Hong Kong: Hub for Sanctions Evasion & Russian Military Tech

by Emma Walker – News Editor

Hong Kong has emerged as a critical hub in a network supplying Russia’s military with vital European technology, circumventing international sanctions imposed after the 2022 invasion of Ukraine. A new report by the Committee for Freedom in Hong Kong Foundation (CFHK) details how traders based in Hong Kong and mainland China are channeling semiconductors, sensors, and other components – manufactured by firms like Dutch NXP Semiconductor and German Infineon Technologies – to Russian importers, including those already sanctioned by the West.

The findings, published in the report “Bypassing the Blockade,” are based on analysis of battlefield forensics from the Ukraine defense ministry, export data, and corporate records. Researchers found that seven Hong Kong and China-based traders shipped military-leverage technology produced by over 20 European manufacturers to Russian entities between 2022 and 2024. These shipments, worth nearly $28 million in some cases, have largely escaped scrutiny from international authorities.

The report highlights a systemic weakness in the sanctions regime. Even as the European Commission and the U.S. Have targeted hundreds of individuals and firms allegedly financing the war, and implemented export controls, Hong Kong has refused to enforce these measures, adhering only to United Nations sanctions. This policy, coupled with a permissive business environment, has allowed a network of intermediaries to flourish.

One key intermediary identified in the report is Woeroon Electronic Sourcing Ltd., and its Shenzhen sister company. The researchers found Woeroon facilitated the transfer of hundreds of technological goods worth nearly $28 million between 2022 and 2024. The company remains unsanctioned. “Woeroon’s case is indicative of a much bigger problem,” the report states, emphasizing that Hong Kong functions as “a systemic hub for the routing of sanctioned goods and payments to Russia.” Woeroon did not respond to requests for comment from the International Consortium of Investigative Journalists (ICIJ), which collaborated on the report.

The flow of technology isn’t limited to direct exports. Some Hong Kong traders, controlled by Russian nationals, are bypassing checks by sourcing Western technology manufactured in factories in Asia and North Africa, according to the CFHK report. This adds a layer of complexity to tracking and intercepting these shipments.

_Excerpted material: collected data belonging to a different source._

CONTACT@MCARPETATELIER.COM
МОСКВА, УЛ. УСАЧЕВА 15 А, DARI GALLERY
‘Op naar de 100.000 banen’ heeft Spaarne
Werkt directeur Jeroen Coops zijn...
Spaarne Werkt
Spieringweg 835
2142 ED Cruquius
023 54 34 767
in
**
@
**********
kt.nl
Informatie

The findings echo a broader trend identified in recent investigations. A 2023 investigation led by ICIJ’s media partners NDR, WDR and Süddeutsche Zeitung uncovered a network of shell companies in Cyprus used to procure Western military technology for Russia’s surveillance program. That investigation too revealed the involvement of Hong Kong entities in the illicit procurement network, including one used to ship an Italian-manufactured drilling head to Russia in 2024, mislabeled as “working tools.”

The scale of the circumvention is significant. Research published in February 2026 by B4Ukraine, the Norwegian Helsinki Committee, and Corisk found that $23.7 billion in goods produced by Western companies reached Russia via China and Hong Kong between April 2022 and July 2024. This included $9.2 billion produced inside Western countries, with substantial amounts of sanctioned components like aircraft parts, integrated circuits, and automotive parts. B4Ukraine called on the EU and G7 governments to accept urgent action to halt these exports.

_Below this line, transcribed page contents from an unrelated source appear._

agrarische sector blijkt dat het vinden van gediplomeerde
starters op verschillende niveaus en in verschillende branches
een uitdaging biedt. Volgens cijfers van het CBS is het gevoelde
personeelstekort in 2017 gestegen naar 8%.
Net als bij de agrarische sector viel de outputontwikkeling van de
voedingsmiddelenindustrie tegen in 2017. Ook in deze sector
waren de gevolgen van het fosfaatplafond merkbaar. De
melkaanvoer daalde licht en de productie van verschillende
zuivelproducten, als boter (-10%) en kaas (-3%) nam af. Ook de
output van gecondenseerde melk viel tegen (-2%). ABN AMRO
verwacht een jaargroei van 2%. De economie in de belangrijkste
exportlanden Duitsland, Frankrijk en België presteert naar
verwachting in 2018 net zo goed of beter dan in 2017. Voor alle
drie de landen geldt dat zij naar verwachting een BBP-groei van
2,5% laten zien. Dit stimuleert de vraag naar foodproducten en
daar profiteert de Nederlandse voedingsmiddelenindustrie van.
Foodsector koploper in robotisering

While acknowledging the challenges, David O’Sullivan, the EU’s sanctions envoy, recently told The Guardian that sanctions against Russia have been effective in crippling its economic and military power. However, he conceded that China’s support for Moscow remains a concern. “China’s answer is always the same: ‘Nothing to see here. We don’t know what you’re talking about. We don’t see any problem,’” O’Sullivan said.

The CFHK report recommends a shift in strategy, urging democratic countries to target individual businesspeople and block them from forming new companies or utilizing unsanctioned entities within the same business group. Researchers also call for adding Hong Kong to the list of high-risk jurisdictions for financial crimes and for Western governments to enforce existing sanctions laws more rigorously. The report concludes that the “decisive levers are not at local borders, but in rules imposed on European firms with respect to their global manufacturing, distribution, and compliance practices.” Representatives from the Chinese Embassy and the Hong Kong Economic and Trade Office in Washington D.C. Did not respond to ICIJ’s requests for comment.